Das kostet es: Bei immer mehr Neuwagen gehören die Notbremsassistenten zum Serienumfang. Wenn nicht, sind sie in den einfachen Assistenz-Paketen für wenige hundert Euro enthalten. Also nicht am falschen Ende sparen. In einigen Ländern gibt es sogar Bestrebungen, den Notbremsassistenten bis 2020 verpflichtend vorzuschreiben.

Abstandsregler: Der Komfortable

Das kann es: Der Name ist Programm: Das System hält den eingestellten Abstand zum vorausfahrenden Auto und bremst oder beschleunigt den Wagen entsprechend. Der Abstandsregler ist quasi eine Erweiterung zum Tempomat: Anstatt nur eine Geschwindigkeit zu halten, passt sich das Auto dem fließenden Verkehr an. Der Abstand wird meist über ein Radarsystem gemessen, das genauer als eine Frontkamera ist. Teilweise arbeiten aber auch beide Systeme zusammen – wenn eben vorhanden.

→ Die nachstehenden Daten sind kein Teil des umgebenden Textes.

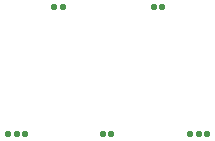
<source format=gbr>
%TF.GenerationSoftware,KiCad,Pcbnew,7.0.6-7.0.6~ubuntu22.04.1*%
%TF.CreationDate,2023-09-01T13:05:29+02:00*%
%TF.ProjectId,si-simulation-test-board,73692d73-696d-4756-9c61-74696f6e2d74,rev?*%
%TF.SameCoordinates,Original*%
%TF.FileFunction,Copper,L4,Bot*%
%TF.FilePolarity,Positive*%
%FSLAX46Y46*%
G04 Gerber Fmt 4.6, Leading zero omitted, Abs format (unit mm)*
G04 Created by KiCad (PCBNEW 7.0.6-7.0.6~ubuntu22.04.1) date 2023-09-01 13:05:29*
%MOMM*%
%LPD*%
G01*
G04 APERTURE LIST*
%TA.AperFunction,ViaPad*%
%ADD10C,0.550000*%
%TD*%
G04 APERTURE END LIST*
D10*
%TO.N,GND*%
X125245000Y-130915000D03*
X110540000Y-130915000D03*
X117840000Y-130915000D03*
X113740000Y-120115000D03*
X122840000Y-120115000D03*
X125945000Y-130915000D03*
X109840000Y-130915000D03*
X122140000Y-120115000D03*
X118540000Y-130915000D03*
X111240000Y-130915000D03*
X126645000Y-130915000D03*
X114440000Y-120115000D03*
%TD*%
M02*

</source>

Das kann es nicht: Das volle Potenzial können Abstandsregler nur mit einem Automatikgetriebe erreichen. Für moderne Systeme ist es kein Problem, das Fahrzeug bis zum Stillstand abzubremsen – nur wenn es davor im sechsten Gang einer Handschaltung fährt, ist das nicht möglich. Zudem erfasst das Radar nur den Vordermann und kann so die Aufmerksamkeit des Fahrers nicht vollständig ersetzen. Dieser kann zum Beispiel an dem vorausfahrenden Auto vorbei bereits das Stauende sehen und rechtzeitig selbst bremsen.

Das kostet es: Vor wenigen Jahren waren Abstandsregler noch sehr teuer und nur in Oberklasse-Autos zu finden. In der Mercedes E-Klasse kostet das „Distronic“-System noch über 1000 Euro, im VW Golf gibt es die ACC (Adaptive Cruise Control) für 575 Euro, beim Skoda Superb sogar für nur 320 Euro (bis 160 km/h, Variante bis 210 km/h kostet 820 Euro).